| What this task involves |
Copy every record word for word. The images stay behind.

| Dataset records |
>>>>

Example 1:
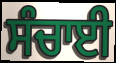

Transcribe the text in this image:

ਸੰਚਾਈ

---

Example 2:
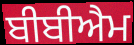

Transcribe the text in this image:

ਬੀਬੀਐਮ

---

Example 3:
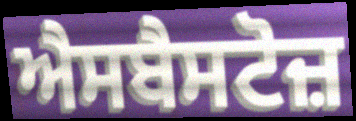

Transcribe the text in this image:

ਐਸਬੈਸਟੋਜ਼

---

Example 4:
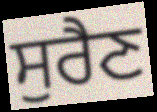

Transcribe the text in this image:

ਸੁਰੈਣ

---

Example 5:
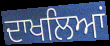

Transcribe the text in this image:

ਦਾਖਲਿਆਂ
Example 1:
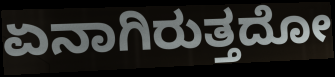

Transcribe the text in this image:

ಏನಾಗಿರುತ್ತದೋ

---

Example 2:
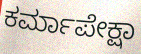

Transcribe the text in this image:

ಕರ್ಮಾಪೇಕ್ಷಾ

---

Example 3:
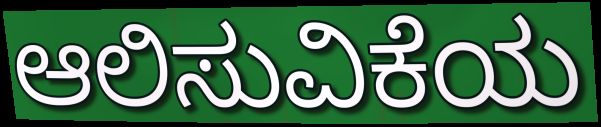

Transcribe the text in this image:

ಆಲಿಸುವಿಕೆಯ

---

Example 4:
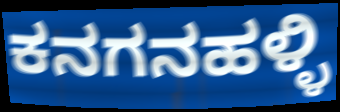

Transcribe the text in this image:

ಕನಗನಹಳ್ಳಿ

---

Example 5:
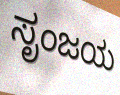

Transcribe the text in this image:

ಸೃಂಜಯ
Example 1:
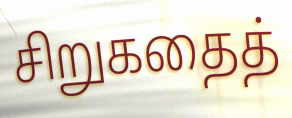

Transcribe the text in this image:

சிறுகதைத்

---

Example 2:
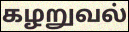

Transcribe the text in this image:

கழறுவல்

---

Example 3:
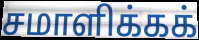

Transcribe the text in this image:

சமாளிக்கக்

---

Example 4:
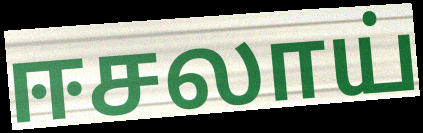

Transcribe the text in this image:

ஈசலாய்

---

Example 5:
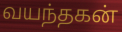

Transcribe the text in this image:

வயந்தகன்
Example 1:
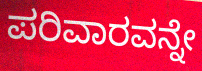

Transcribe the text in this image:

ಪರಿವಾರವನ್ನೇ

<<<<

| Solved exercise |
Example 1:

Transcribe the text in this image:

ਸੰਚਾਈ

---

Example 2:

Transcribe the text in this image:

ਬੀਬੀਐਮ

---

Example 3:

Transcribe the text in this image:

ਐਸਬੈਸਟੋਜ਼

---

Example 4:

Transcribe the text in this image:

ਸੁਰੈਣ

---

Example 5:

Transcribe the text in this image:

ਦਾਖਲਿਆਂ
Example 1:

Transcribe the text in this image:

ಏನಾಗಿರುತ್ತದೋ

---

Example 2:

Transcribe the text in this image:

ಕರ್ಮಾಪೇಕ್ಷಾ

---

Example 3:

Transcribe the text in this image:

ಆಲಿಸುವಿಕೆಯ

---

Example 4:

Transcribe the text in this image:

ಕನಗನಹಳ್ಳಿ

---

Example 5:

Transcribe the text in this image:

ಸೃಂಜಯ
Example 1:

Transcribe the text in this image:

சிறுகதைத்

---

Example 2:

Transcribe the text in this image:

கழறுவல்

---

Example 3:

Transcribe the text in this image:

சமாளிக்கக்

---

Example 4:

Transcribe the text in this image:

ஈசலாய்

---

Example 5:

Transcribe the text in this image:

வயந்தகன்
Example 1:

Transcribe the text in this image:

ಪರಿವಾರವನ್ನೇ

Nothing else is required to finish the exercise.